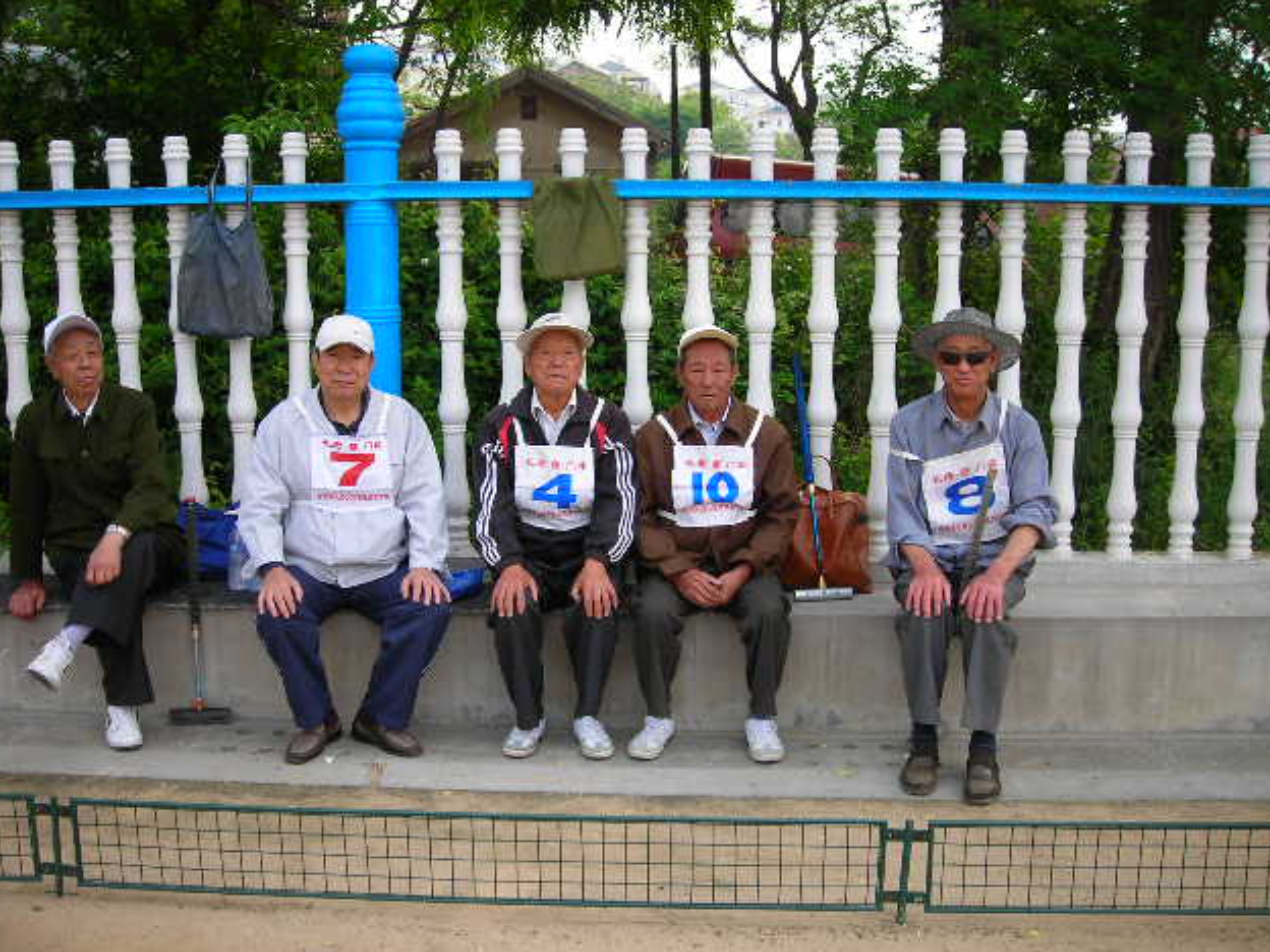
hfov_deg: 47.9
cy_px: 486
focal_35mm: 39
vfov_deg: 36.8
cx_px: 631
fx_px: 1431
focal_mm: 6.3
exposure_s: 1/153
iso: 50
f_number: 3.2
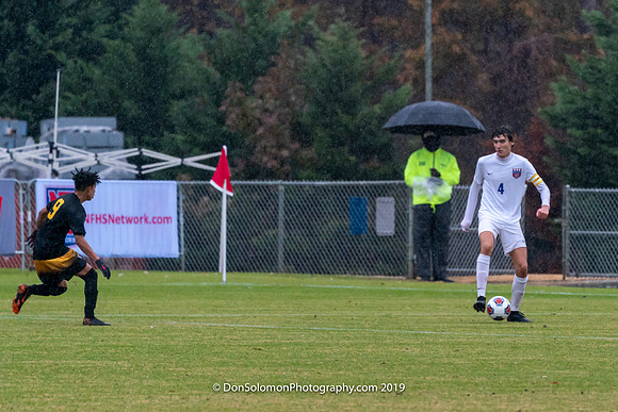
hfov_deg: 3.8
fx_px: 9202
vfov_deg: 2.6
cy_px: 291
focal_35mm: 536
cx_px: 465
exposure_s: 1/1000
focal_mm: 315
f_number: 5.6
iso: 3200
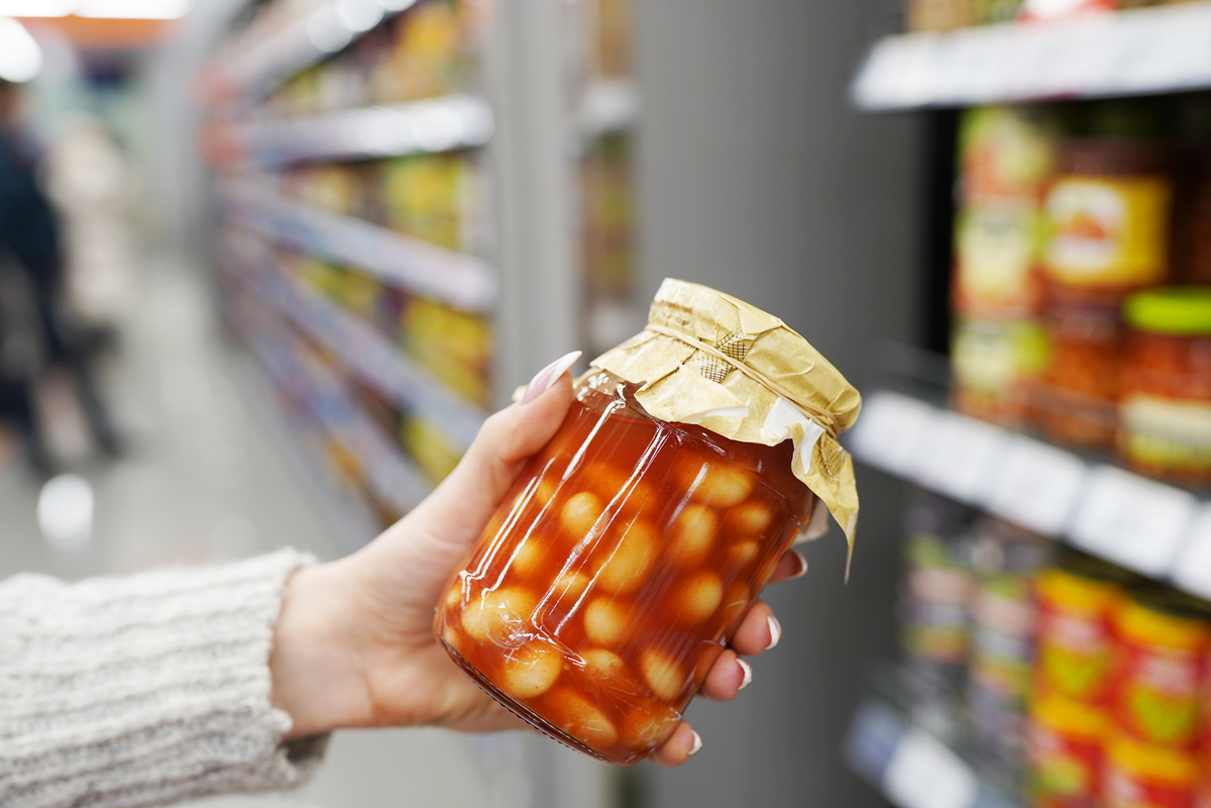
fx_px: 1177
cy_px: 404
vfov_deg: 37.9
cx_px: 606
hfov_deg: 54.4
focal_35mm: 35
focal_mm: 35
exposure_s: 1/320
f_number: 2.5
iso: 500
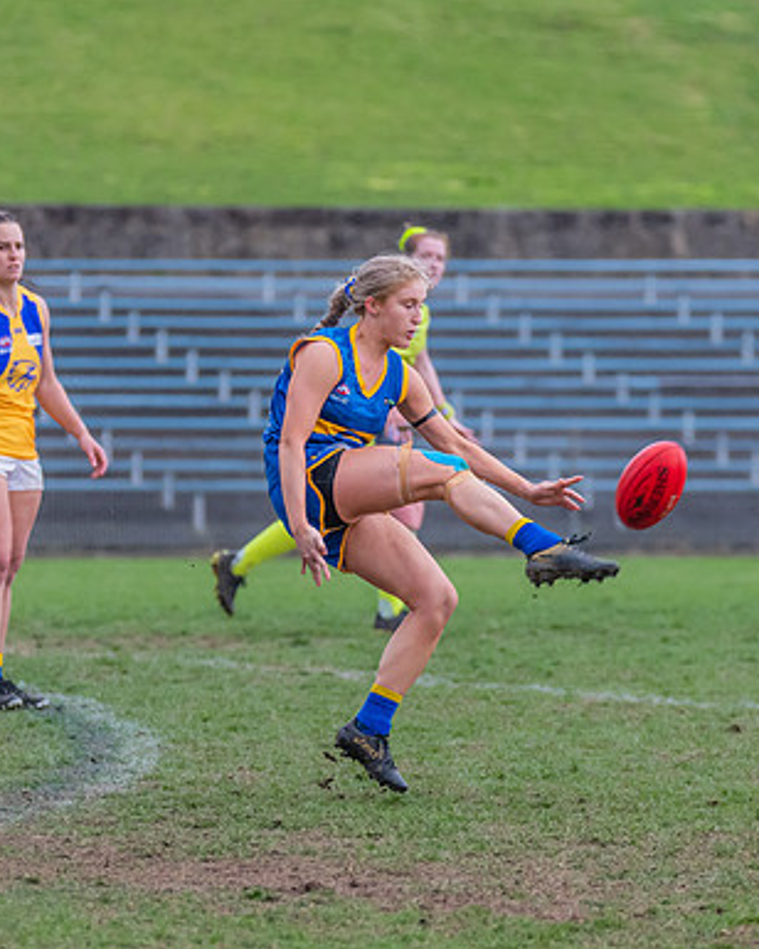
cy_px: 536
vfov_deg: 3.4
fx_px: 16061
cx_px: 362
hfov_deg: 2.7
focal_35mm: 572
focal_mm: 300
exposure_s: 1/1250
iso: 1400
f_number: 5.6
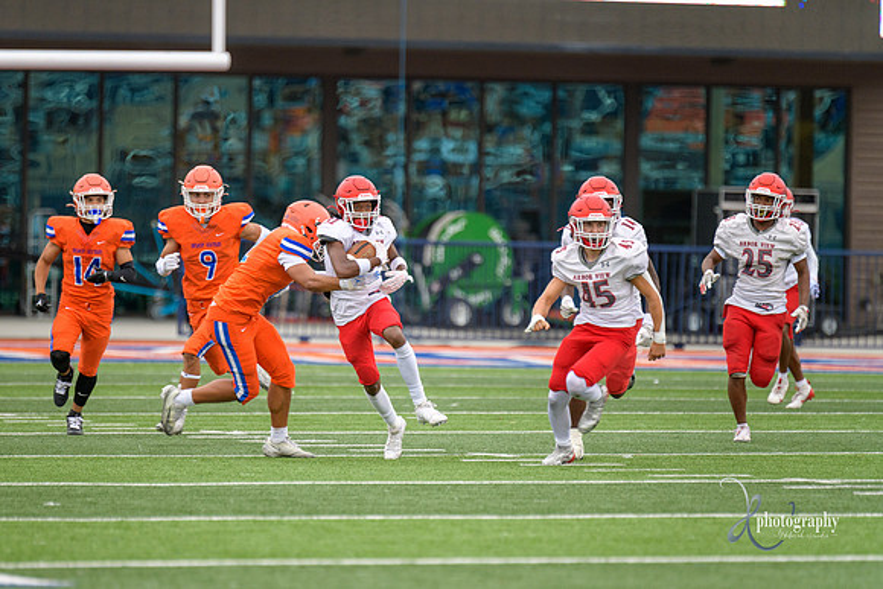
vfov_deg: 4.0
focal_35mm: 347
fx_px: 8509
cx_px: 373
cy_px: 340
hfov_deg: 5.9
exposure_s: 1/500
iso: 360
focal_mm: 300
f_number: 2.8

* * *

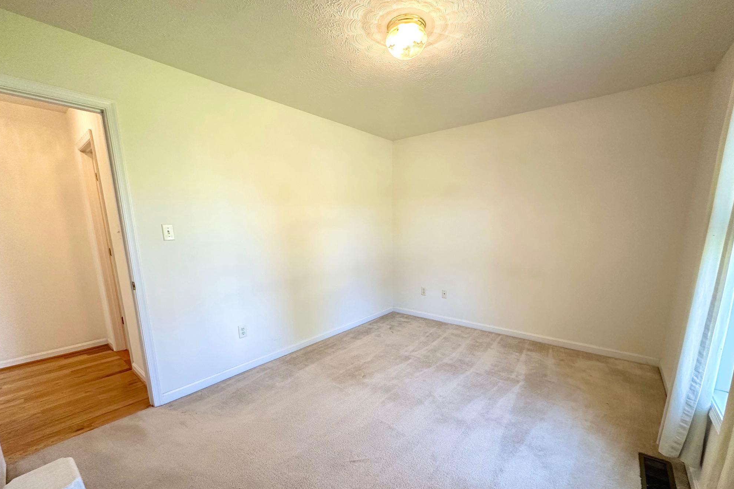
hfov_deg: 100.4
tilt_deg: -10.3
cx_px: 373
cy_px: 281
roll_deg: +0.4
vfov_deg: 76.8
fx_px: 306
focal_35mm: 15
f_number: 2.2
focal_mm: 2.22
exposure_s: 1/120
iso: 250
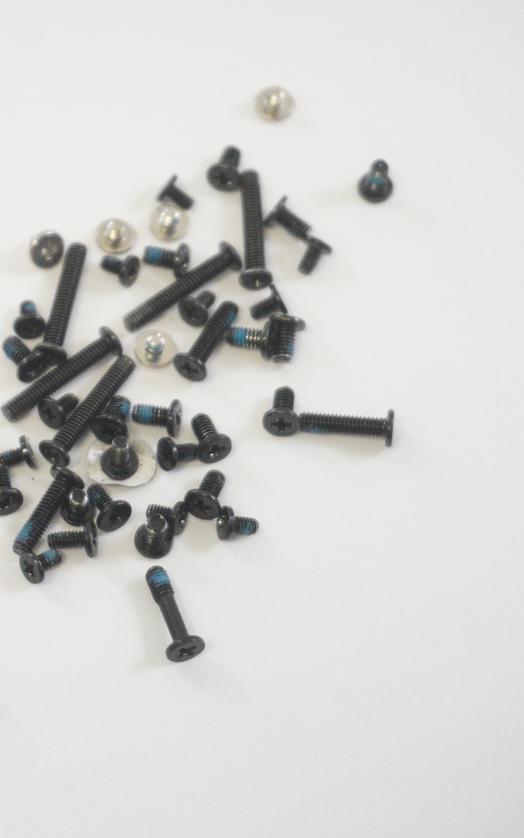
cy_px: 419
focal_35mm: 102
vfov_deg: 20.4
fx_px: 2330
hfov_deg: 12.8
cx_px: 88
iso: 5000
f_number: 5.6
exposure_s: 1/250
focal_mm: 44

- _Required action_
Reproduce the lines above starting at the one with "focal_35mm: 39" and ending at the one with "f_number: 2.8", both included, exactly and with no pictures.

- _Response to this exercise_
focal_35mm: 39
vfov_deg: 36.8
cx_px: 631
fx_px: 1431
focal_mm: 6.3
exposure_s: 1/153
iso: 50
f_number: 3.2
hfov_deg: 3.8
fx_px: 9202
vfov_deg: 2.6
cy_px: 291
focal_35mm: 536
cx_px: 465
exposure_s: 1/1000
focal_mm: 315
f_number: 5.6
iso: 3200
fx_px: 1177
cy_px: 404
vfov_deg: 37.9
cx_px: 606
hfov_deg: 54.4
focal_35mm: 35
focal_mm: 35
exposure_s: 1/320
f_number: 2.5
iso: 500
cy_px: 536
vfov_deg: 3.4
fx_px: 16061
cx_px: 362
hfov_deg: 2.7
focal_35mm: 572
focal_mm: 300
exposure_s: 1/1250
iso: 1400
f_number: 5.6
vfov_deg: 4.0
focal_35mm: 347
fx_px: 8509
cx_px: 373
cy_px: 340
hfov_deg: 5.9
exposure_s: 1/500
iso: 360
focal_mm: 300
f_number: 2.8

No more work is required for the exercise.